History of this sport
The first records of the practice of artistic swimming or synchronized swimming date back to 1891 in Berlin, Germany. During those years, several clubs were created to practice the sport and it spread to countries such as Australia, Canada, the United States, Germany, Spain and France. In its beginnings it was considered a men's sport, but it quickly became a purely feminine discipline.
As a historical fact, in the early 20th century, Annette Kellerman, an Australian swimmer, toured the United States performing water acrobatics. Her shows were very popular and, as a result, the sport was born.
Artistic swimming became an Olympic sport for the first time at Los Angeles 1984, with individual and pairs events. These events were also held at the 1988 Olympic Games in Seoul and at the 1992 Barcelona Games. Atlanta replaced them in 1996 with water ballet for eight, but since the 2000 Olympic Games, the Olympic program has included duet and team events.

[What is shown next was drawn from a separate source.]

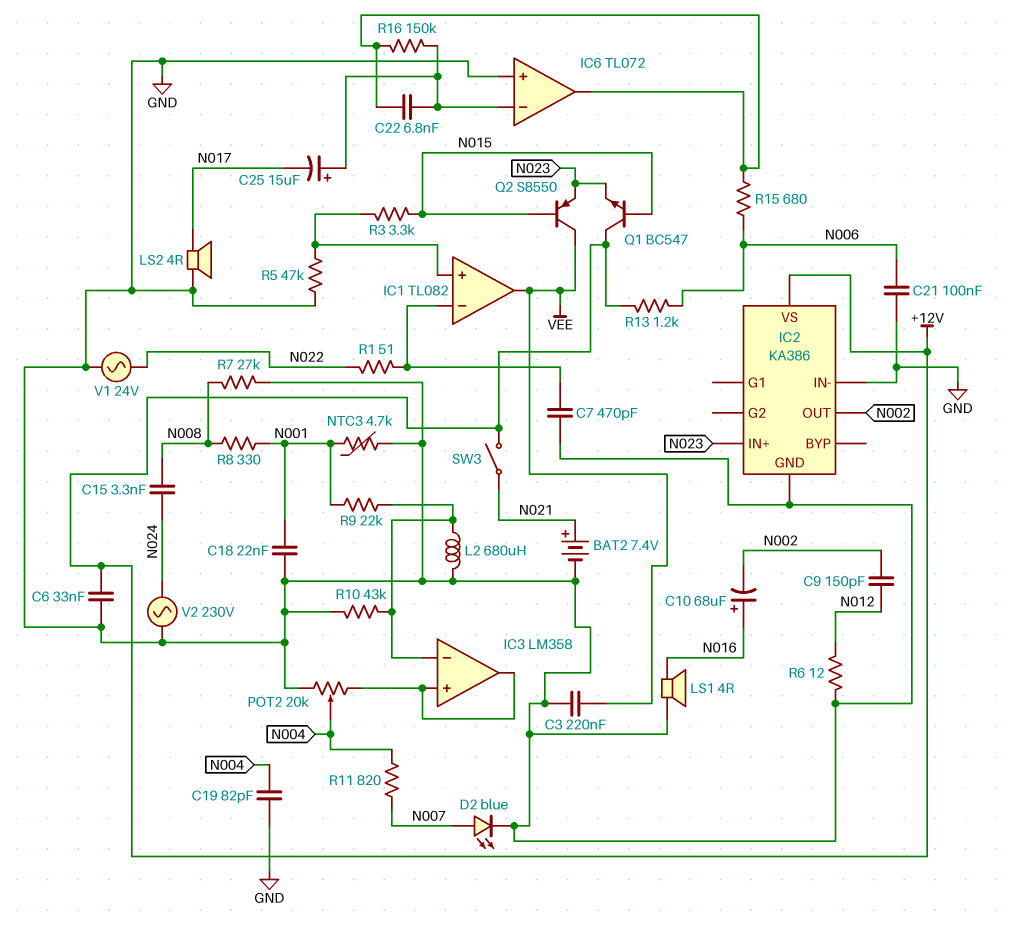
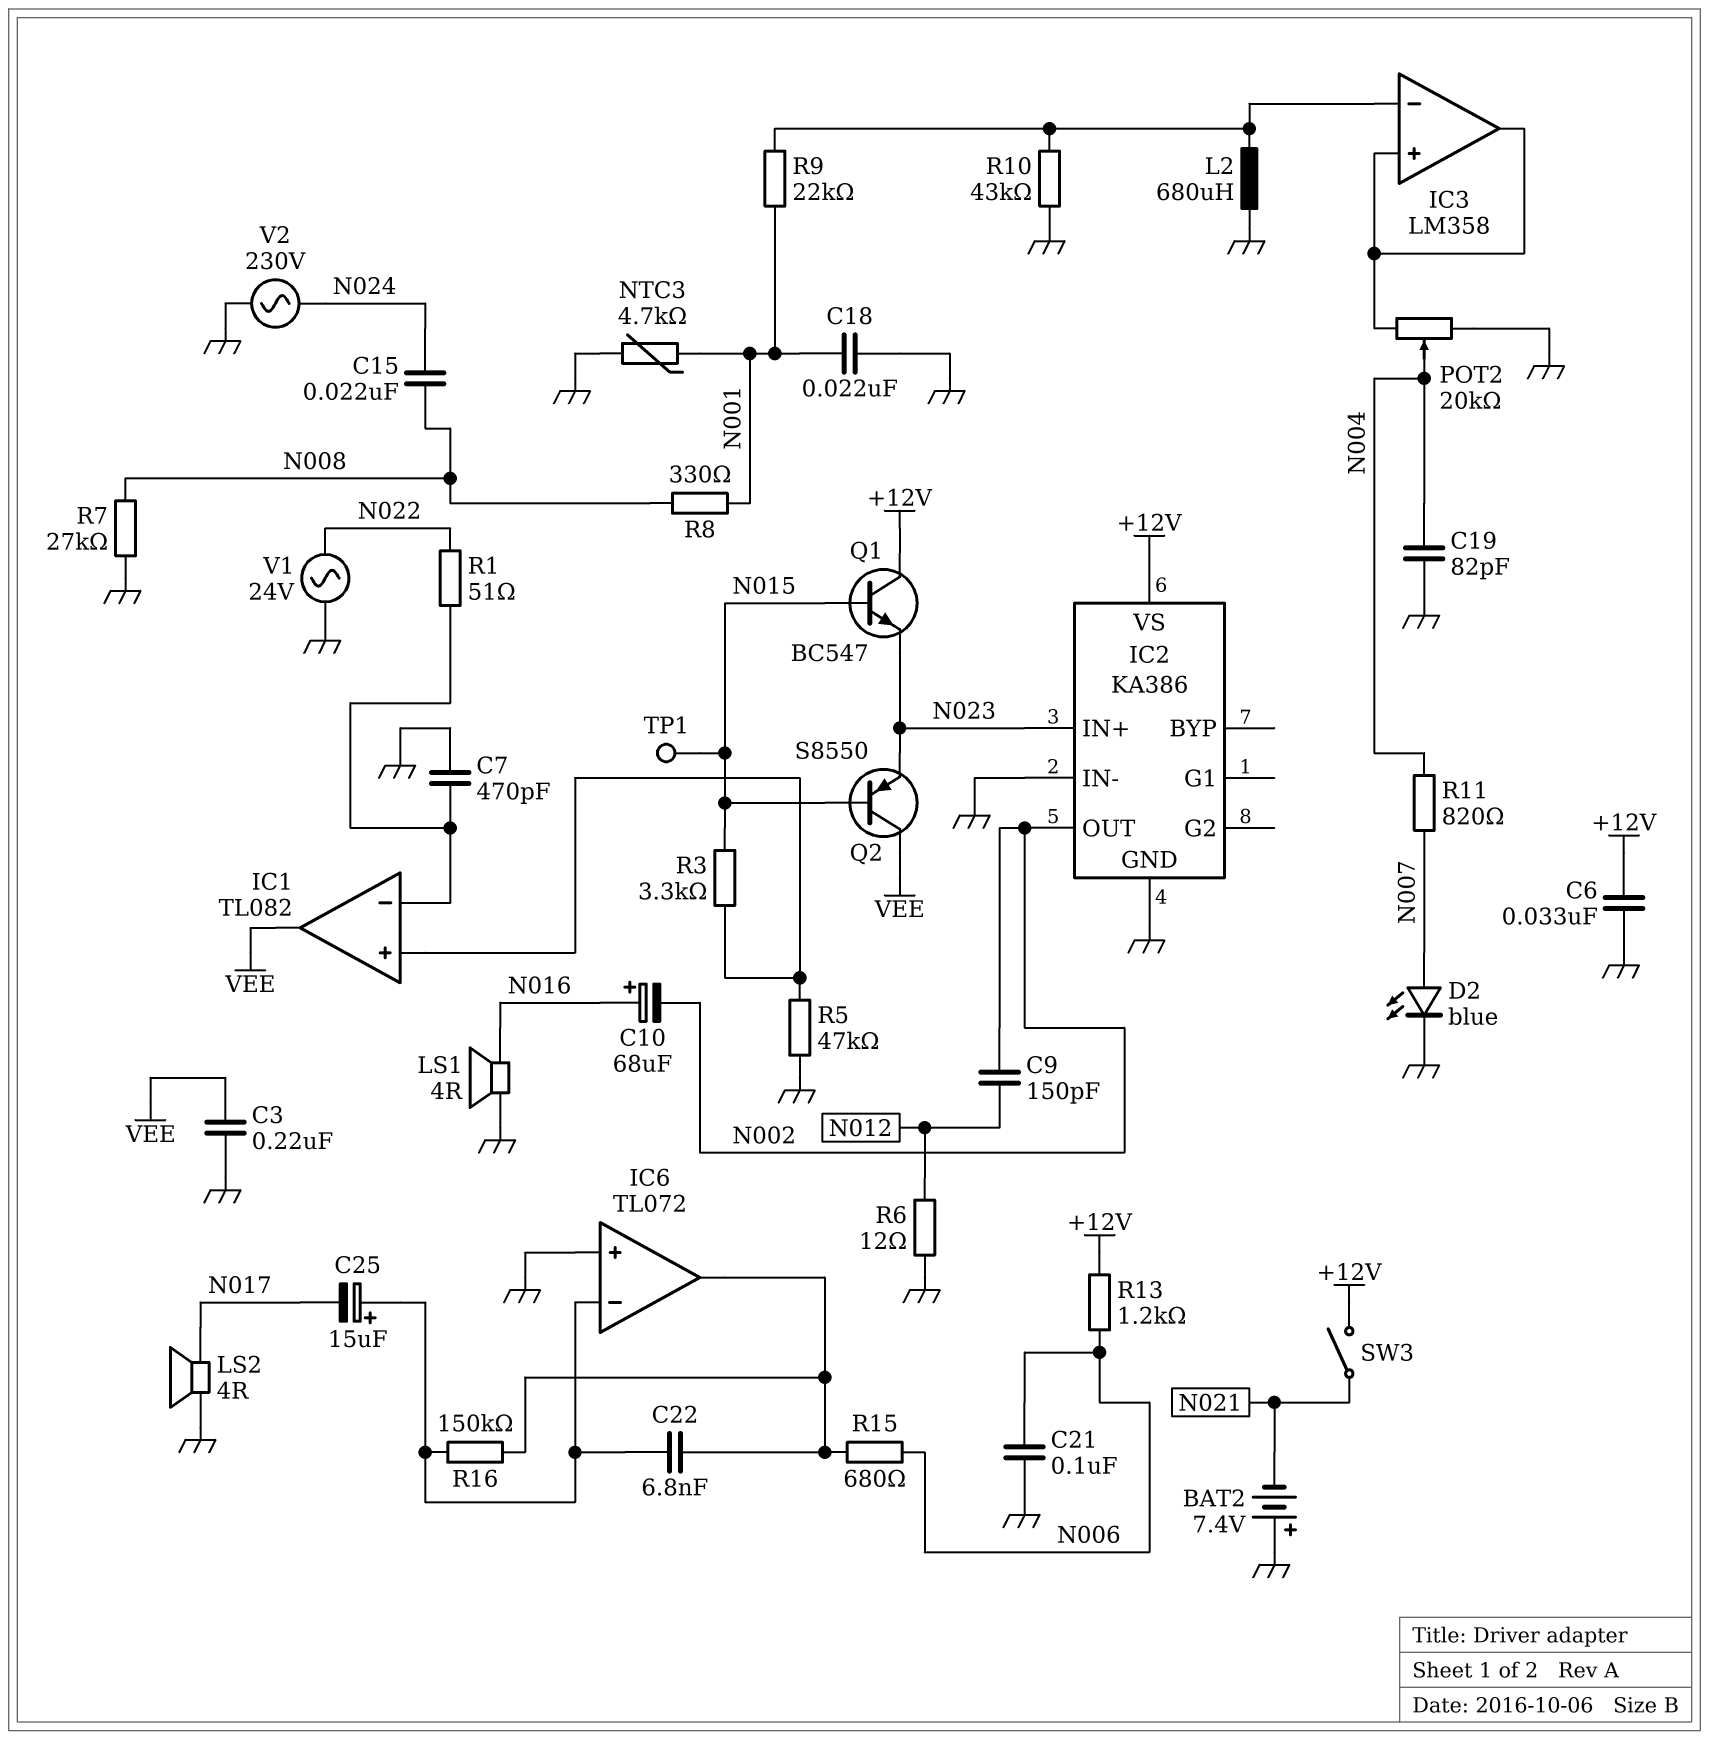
BAT2: 7.4V (plus N021, minus GND) -> 7.4V (plus GND, minus N021)
C15: 3.3nF (N008, N024) -> 22nF (N008, N024)
TP1: none -> test point (N015)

This competition was admitted to the Pan American Games in the second edition in Mexico City 1955. Since then, it has been part of all the Games, except for Chicago 1959 and Winnipeg 1967.
Although mixed duets, which include the participation of men in the discipline of artistic swimming, are not yet incorporated in the Olympic program, they have been included in the world program since 2015.
The Pan American medal count is led by the U.S. delegation, which has won a total of 38 medals, including 27 gold medals.